Fachin Assume Relatoria de Investigação que Pode Afastar Alexandre de Moraes do STF e Detalhes Chocam o Brasil

Fachin Assume Relatoria de Investigação que Pode Afastar Alexandre de Moraes do STF e Detalhes Chocam o Brasil

Resumo

Fachin assume caso que pode levar ao afastamento de Alexandre de Moraes do STF

O presidente do Supremo Tribunal Federal (STF), Edson Fachin, assumiu a relatoria de uma investigação que apura suspeitas de crimes cometidos pelo ministro Alexandre de Moraes e pelo ex-banqueiro Daniel Vorcaro. Esta decisão representa um passo significativo para a viabilização de um julgamento que determinará se Moraes será afastado e investigado.

A sessão que decidirá o futuro de Alexandre de Moraes está marcada para a próxima terça-feira, 15 de setembro. Fachin vinha preparando o terreno para a discussão desde o sábado anterior, quando rejeitou um pedido de Moraes para que seu caso fosse analisado junto com a conduta do ministro André Mendonça em outra investigação.

Conforme informações divulgadas, Alexandre de Moraes é suspeito de ter fechado contratos de fachada que ultrapassam R$ 180 milhões com o objetivo de proteger Daniel Vorcaro de autoridades públicas. A assunção da relatoria por Fachin ocorreu minutos após André Mendonça ter encaminhado a ele a petição 16.662, que contém um relatório detalhado sobre mais de 50 mensagens trocadas entre Vorcaro e Moraes.

Mendonça remete caso a Fachin após encontrar indícios contra Moraes

O ministro André Mendonça explicou em seu despacho que a petição foi criada pois o material passou a envolver uma situação submetida às regras especiais aplicadas a integrantes do STF. Mendonça investigava Daniel Vorcaro, mas se deparou com indícios que, segundo ele, devem ser analisados pelo Plenário do Supremo. O caso havia sido liberado para análise do plenário em 6 de setembro.
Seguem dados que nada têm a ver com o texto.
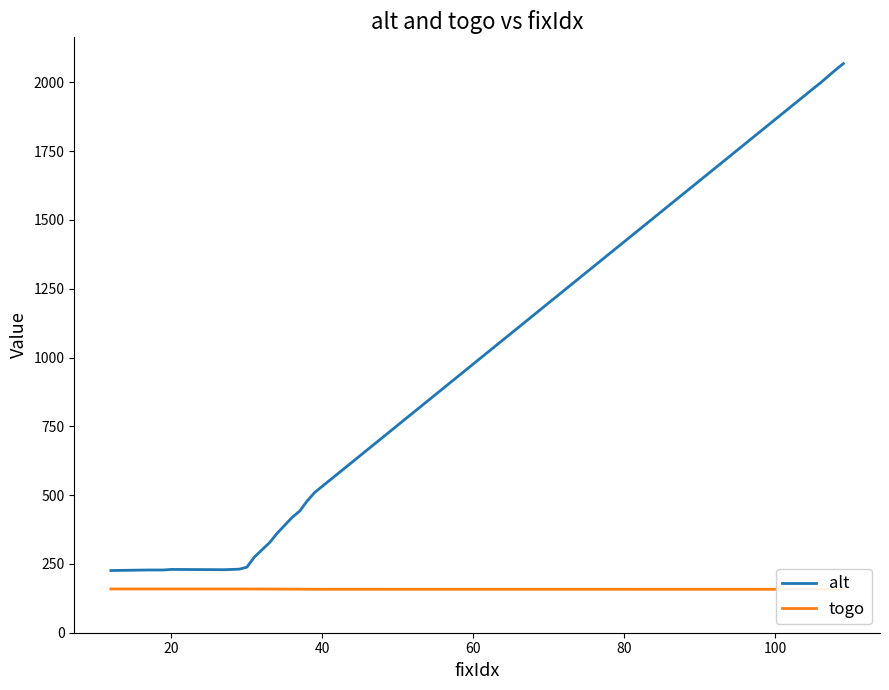

The togo series shows 54.8 at 120. True or false?

False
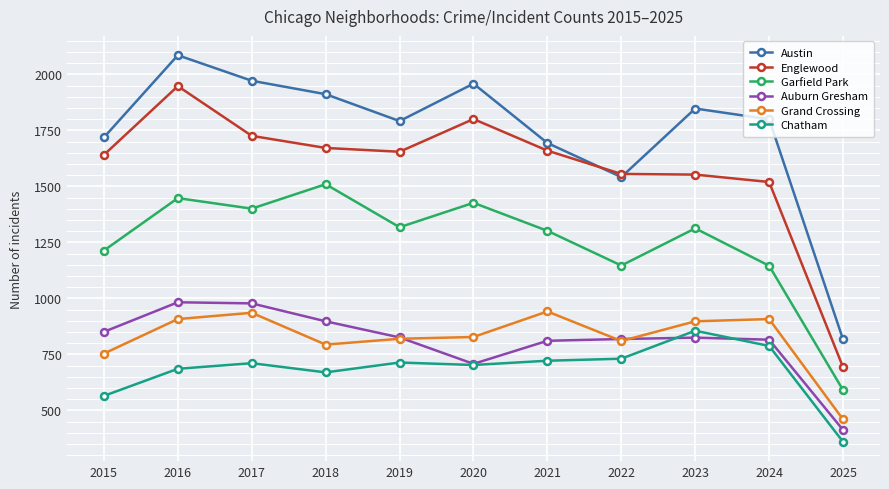

Which series has the largest range (max minus min)?

Austin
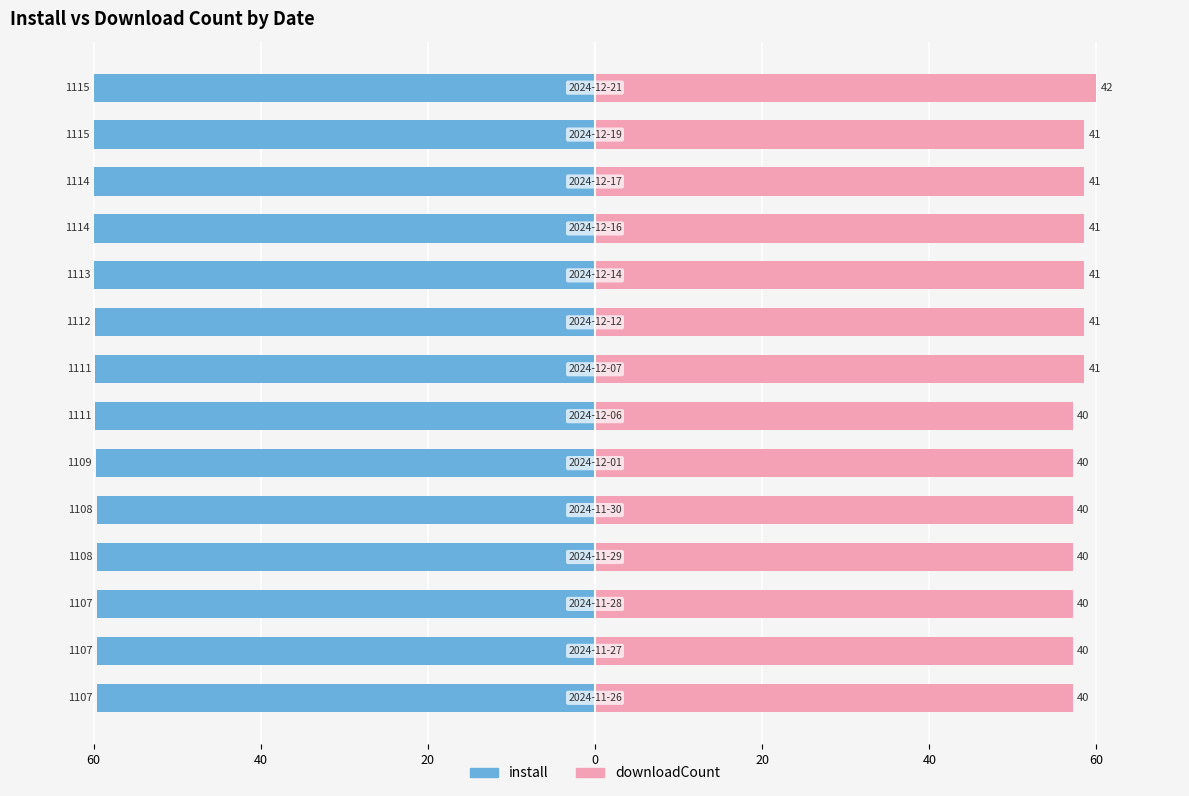

What are all the series names shown in the legend?

install, downloadCount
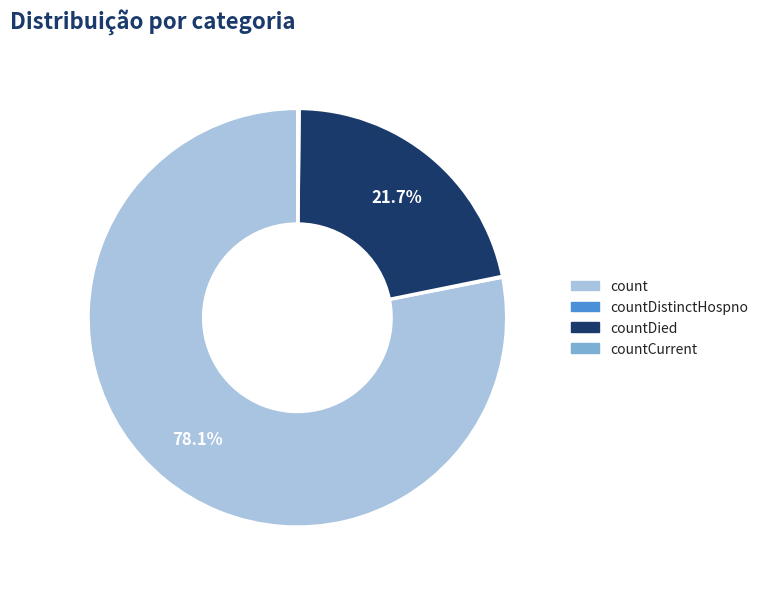

The countDied slice represents 22% of the pie. True or false?

True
Além disso, Fachin determinou que Mendonça remeta à Presidência da Corte, ou seja, a ele mesmo, os processos referentes ao Banco Master e às fraudes do INSS, ambos atualmente sob a relatoria de Mendonça. A motivação para essa determinação não foi explicitada por Fachin, deixando em aberto se ele apenas busca se inteirar sobre o andamento dos casos ou se estuda retirá-los de Mendonça.

Fachin solicita informações da PF sobre celular de Vorcaro

Na noite de sábado, 12 de setembro, Edson Fachin já havia solicitado à Polícia Federal (PF) que prestasse informações sobre a custódia e o estado do conteúdo de mensagens extraídas do celular de Daniel Vorcaro, com um prazo de 24 horas para resposta. André Mendonça, como relator do processo, foi o responsável pelo levantamento do sigilo das mensagens trocadas entre Moraes e Vorcaro.

Essas mensagens, segundo a fonte, indicam uma relação próxima entre o ministro do STF e o ex-banqueiro, proprietário do Banco Master. A movimentação de sábado ocorreu após uma série de despachos e manifestações encaminhadas a Fachin nas horas anteriores, e a poucos dias da sessão extraordinária do dia 15 de setembro.

Zanin pede acesso integral ao conteúdo do celular, Mendonça mantém cópia lacrada

Em uma das manifestações, o ministro Cristiano Zanin solicitou que o conteúdo integral do celular de Vorcaro fosse disponibilizado aos ministros, e não apenas o relatório feito pela PF. Zanin argumentou que apenas Mendonça teve acesso ao conteúdo bruto. No entanto, Mendonça informou que, embora possua uma cópia completa em seu gabinete, ela está lacrada por medida de segurança. Ele assegurou que não acessou a cópia e possui as mesmas informações que os demais ministros.

Entenda o caso Banco Master e as suspeitas contra Moraes

A Petição 16.662 faz parte dos desdobramentos das apurações relacionadas ao caso do Banco Master e envolve informações da Polícia Federal sobre Daniel Vorcaro e o ministro Alexandre de Moraes. O procedimento se originou na Informação de Polícia Judiciária IPJ-A 3298613/2026, inicialmente anexada à Petição 15.556, sobre o Banco Master.

Mendonça explicou que identificou elementos que justificavam um tratamento autônomo para o documento e seus anexos, determinando o desentranhamento das peças para que tramitassem separadamente. Essa medida foi adotada, segundo o ministro, porque a informação policial identificou uma pessoa submetida à regra prevista no art. 5º, inciso I, do Regimento Interno do STF. Assim, a Petição 16.662 foi instaurada para que essas informações fossem apreciadas pelo plenário da Corte.